If you give a computer enough photos and the right algorithm, it can learn to see. And if the photos show damaged eyes, the computer can learn to diagnose eye disease even better than humans can.
People with diabetes frequently suffer from a condition called diabetic retinopathy, where the tiny blood vessels at the back of their eyes (the retina) become damaged and start to leak. About one in three diabetics have this kind of damage, and if left untreated it can cause permanent blindness. With early detection, though, it’s quite treatable.
The problem is that many people don’t have access to an ophthalmologist who can diagnose them. There are 387 million diabetics worldwide who need to see specialists in order to catch the disease early, and our current prevention isn’t working well enough — diabetic retinopathy is the leading cause of vision impairment and blindness in the working-age population.

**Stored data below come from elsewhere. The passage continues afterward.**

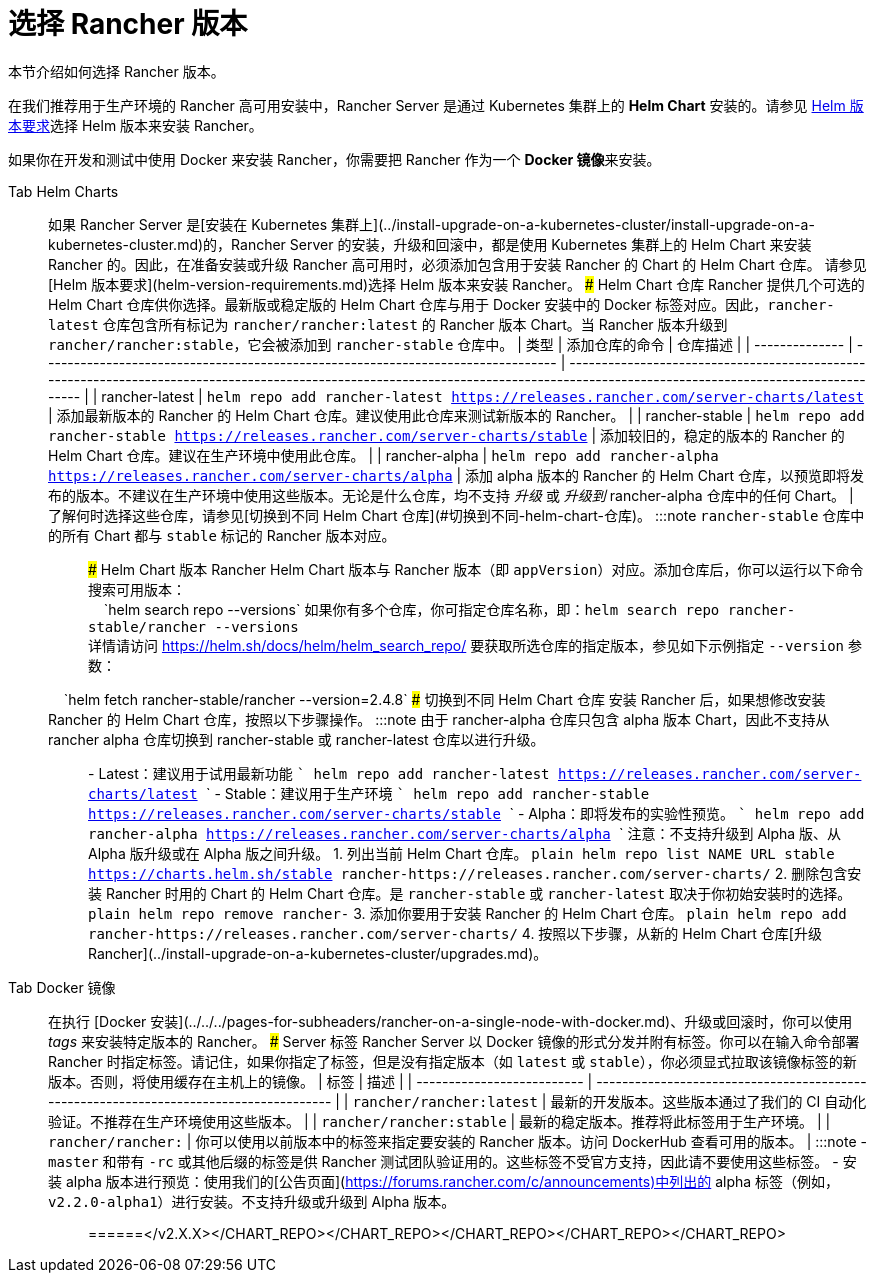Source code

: = 选择 Rancher 版本

本节介绍如何选择 Rancher 版本。

在我们推荐用于生产环境的 Rancher 高可用安装中，Rancher Server 是通过 Kubernetes 集群上的 *Helm Chart* 安装的。请参见 xref:helm-version-requirements.adoc[Helm 版本要求]选择 Helm 版本来安装 Rancher。

如果你在开发和测试中使用 Docker 来安装 Rancher，你需要把 Rancher 作为一个 **Docker 镜像**来安装。

[tabs]
======
Tab Helm Charts::
+
如果 Rancher Server 是[安装在 Kubernetes 集群上](../install-upgrade-on-a-kubernetes-cluster/install-upgrade-on-a-kubernetes-cluster.md)的，Rancher Server 的安装，升级和回滚中，都是使用 Kubernetes 集群上的 Helm Chart 来安装 Rancher 的。因此，在准备安装或升级 Rancher 高可用时，必须添加包含用于安装 Rancher 的 Chart 的 Helm Chart 仓库。 请参见 [Helm 版本要求](helm-version-requirements.md)选择 Helm 版本来安装 Rancher。 ### Helm Chart 仓库 Rancher 提供几个可选的 Helm Chart 仓库供你选择。最新版或稳定版的 Helm Chart 仓库与用于 Docker 安装中的 Docker 标签对应。因此，`rancher-latest` 仓库包含所有标记为 `rancher/rancher:latest` 的 Rancher 版本 Chart。当 Rancher 版本升级到 `rancher/rancher:stable`，它会被添加到 `rancher-stable` 仓库中。 | 类型 | 添加仓库的命令 | 仓库描述 | | -------------- | -------------------------------------------------------------------------------- | ---------------------------------------------------------------------------------------------------------------------------------------------------------------------------------- | | rancher-latest | `helm repo add rancher-latest https://releases.rancher.com/server-charts/latest` | 添加最新版本的 Rancher 的 Helm Chart 仓库。建议使用此仓库来测试新版本的 Rancher。 | | rancher-stable | `helm repo add rancher-stable https://releases.rancher.com/server-charts/stable` | 添加较旧的，稳定的版本的 Rancher 的 Helm Chart 仓库。建议在生产环境中使用此仓库。 | | rancher-alpha | `helm repo add rancher-alpha https://releases.rancher.com/server-charts/alpha` | 添加 alpha 版本的 Rancher 的 Helm Chart 仓库，以预览即将发布的版本。不建议在生产环境中使用这些版本。无论是什么仓库，均不支持 _升级_ 或 _升级到_ rancher-alpha 仓库中的任何 Chart。 | 了解何时选择这些仓库，请参见[切换到不同 Helm Chart 仓库](#切换到不同-helm-chart-仓库)。 :::note `rancher-stable` 仓库中的所有 Chart 都与 `stable` 标记的 Rancher 版本对应。 ::: ### Helm Chart 版本 Rancher Helm Chart 版本与 Rancher 版本（即 `appVersion`）对应。添加仓库后，你可以运行以下命令搜索可用版本： +
&nbsp;&nbsp;&nbsp;&nbsp;`helm search repo --versions` 如果你有多个仓库，你可指定仓库名称，即：`helm search repo rancher-stable/rancher --versions` +
详情请访问 https://helm.sh/docs/helm/helm_search_repo/ 要获取所选仓库的指定版本，参见如下示例指定 `--version` 参数： +
&nbsp;&nbsp;&nbsp;&nbsp;`helm fetch rancher-stable/rancher --version=2.4.8` ### 切换到不同 Helm Chart 仓库 安装 Rancher 后，如果想修改安装 Rancher 的 Helm Chart 仓库，按照以下步骤操作。 :::note 由于 rancher-alpha 仓库只包含 alpha 版本 Chart，因此不支持从 rancher alpha 仓库切换到 rancher-stable 或 rancher-latest 仓库以进行升级。 ::: - Latest：建议用于试用最新功能 ``` helm repo add rancher-latest https://releases.rancher.com/server-charts/latest ``` - Stable：建议用于生产环境 ``` helm repo add rancher-stable https://releases.rancher.com/server-charts/stable ``` - Alpha：即将发布的实验性预览。 ``` helm repo add rancher-alpha https://releases.rancher.com/server-charts/alpha ``` 注意：不支持升级到 Alpha 版、从 Alpha 版升级或在 Alpha 版之间升级。 1. 列出当前 Helm Chart 仓库。 ```plain helm repo list NAME URL stable https://charts.helm.sh/stable rancher-+++<CHART_REPO>+++https://releases.rancher.com/server-charts/+++<CHART_REPO>+++``` 2. 删除包含安装 Rancher 时用的 Chart 的 Helm Chart 仓库。是 `rancher-stable` 或 `rancher-latest` 取决于你初始安装时的选择。 ```plain helm repo remove rancher-+++<CHART_REPO>+++``` 3. 添加你要用于安装 Rancher 的 Helm Chart 仓库。 ```plain helm repo add rancher-+++<CHART_REPO>+++https://releases.rancher.com/server-charts/+++<CHART_REPO>+++``` 4. 按照以下步骤，从新的 Helm Chart 仓库[升级 Rancher](../install-upgrade-on-a-kubernetes-cluster/upgrades.md)。  

Tab Docker 镜像::
+
在执行 [Docker 安装](../../../pages-for-subheaders/rancher-on-a-single-node-with-docker.md)、升级或回滚时，你可以使用 _tags_ 来安装特定版本的 Rancher。 ### Server 标签 Rancher Server 以 Docker 镜像的形式分发并附有标签。你可以在输入命令部署 Rancher 时指定标签。请记住，如果你指定了标签，但是没有指定版本（如 `latest` 或 `stable`），你必须显式拉取该镜像标签的新版本。否则，将使用缓存在主机上的镜像。 | 标签 | 描述 | | -------------------------- | -------------------------------------------------------------------------------------- | | `rancher/rancher:latest` | 最新的开发版本。这些版本通过了我们的 CI 自动化验证。不推荐在生产环境使用这些版本。 | | `rancher/rancher:stable` | 最新的稳定版本。推荐将此标签用于生产环境。 | | `rancher/rancher:+++<v2.X.X>+++` | 你可以使用以前版本中的标签来指定要安装的 Rancher 版本。访问 DockerHub 查看可用的版本。 | :::note - `master` 和带有 `-rc` 或其他后缀的标签是供 Rancher 测试团队验证用的。这些标签不受官方支持，因此请不要使用这些标签。 - 安装 alpha 版本进行预览：使用我们的[公告页面](https://forums.rancher.com/c/announcements)中列出的 alpha 标签（例如，`v2.2.0-alpha1`）进行安装。不支持升级或升级到 Alpha 版本。 :::  
======</v2.X.X></CHART_REPO>++++++</CHART_REPO>++++++</CHART_REPO>++++++</CHART_REPO>++++++</CHART_REPO>
======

So Google devised a way to use deep machine learning to teach a neural network how to detect diabetic retinopathy from photos of patients’ eyes. They published their work in the Journal of the American Medical Association on Tuesday.
A neural network is kind of like an artificial brain, albeit a simple one. By showing it a huge set of images of patients with and without retina damage, engineers can train the network to distinguish between diseased and non-diseased eyes. After the training, the Google team tested the neural network to see if the algorithm could detect diabetic retinopathy as well as ophthalmologists, who had seen the same images.
Google’s algorithm performed slightly better than the human ophthalmologists, which suggests that the neural network could help screen patients in the future, or at least assist doctors in the diagnosis process.
Doctors already use a similar kind of technology to help diagnose diseases like heart disease and some kinds of cancer. The current technology isn’t as advanced as Google’s new deep learning algorithm, but it’s based on the same principle. Doctors identify issues like artery blockage in heart disease and abnormal growths in cancer by looking at images of your body, whether from an x-ray or a CT scan. A specialist in these kind of images—a radiologist—has years of experience of looking at photos and picking out problematic areas.
But human vision is only so good, and people are prone to making mistakes. If a computer could do the same thing, it would probably be able to surpass a human’s ability to find cancerous growths or blocked arteries. The logical solution is to teach a computer what an irregular image looks like versus a regular image. That might seem simple—understanding an image is easy enough for people, after all.
The trouble is that understanding images is more difficult for computers than it is for a human brain. If you show the picture above to a computer, all it really sees is a series of pixels with certain colors assigned to them. You, on the other hand, see a beach and a woman. You can identify her sunglasses and hat. You know that she’s jumping and wearing a green bikini with little white flowers, and that it’s overcast. A computer doesn’t know any of that, unless it has computer vision.
Computer vision is a way of teaching computers how to “see,” to look at that image and know that a person is lying down on a beach wearing purple swim trunks. The way that computers currently help diagnose patients is a basic form of computer vision, but it can only assist with the process—it isn’t good enough to replace a set of human eyes.
Google has the potential to change that. They’re already great at computer vision, in part because they have an immense amount of data. You can see for yourself how well it already works, because Google uses their computer vision technology to organizing your personal pictures. If you go to Google Photosright now (assuming that you have a Google account, which you probably do), you can see all the photos that the system has catalogued and search by term. Try “pictures of snow” or, better yet, “pictures of dogs.” Pictures of snow and dogs will show up, not because anyone tagged those photos with text, but because Google’s computer vision algorithm has identified snow and dogs in those images.
Diabetic retinopathy is one of the first diagnostic applications that Google has found for it’s deep learning computer vision team. Other teams are already working on similar projects. Cornell University has a Vision and Image Analysis Group that’s working on using computer vision to diagnose lung diseases, heart problems, and bone health issues. A Finnish group is working on how todiagnose malaria from images of blood, and IBM has spent years developingan algorithm to detect skin cancer.
One day, computer vision and deep learning could change the way doctors diagnose patients. But for now the FDA hasn’t signed off on using this kind of technology in medicine. If this is the way of the future, they’ll have to figure out how to regulate neural networks safely. In the meantime, you can use Google’s computer vision capabilities to find pictures of your dog and turn them into nightmares. Not as useful, perhaps, but a decent way to pass the time.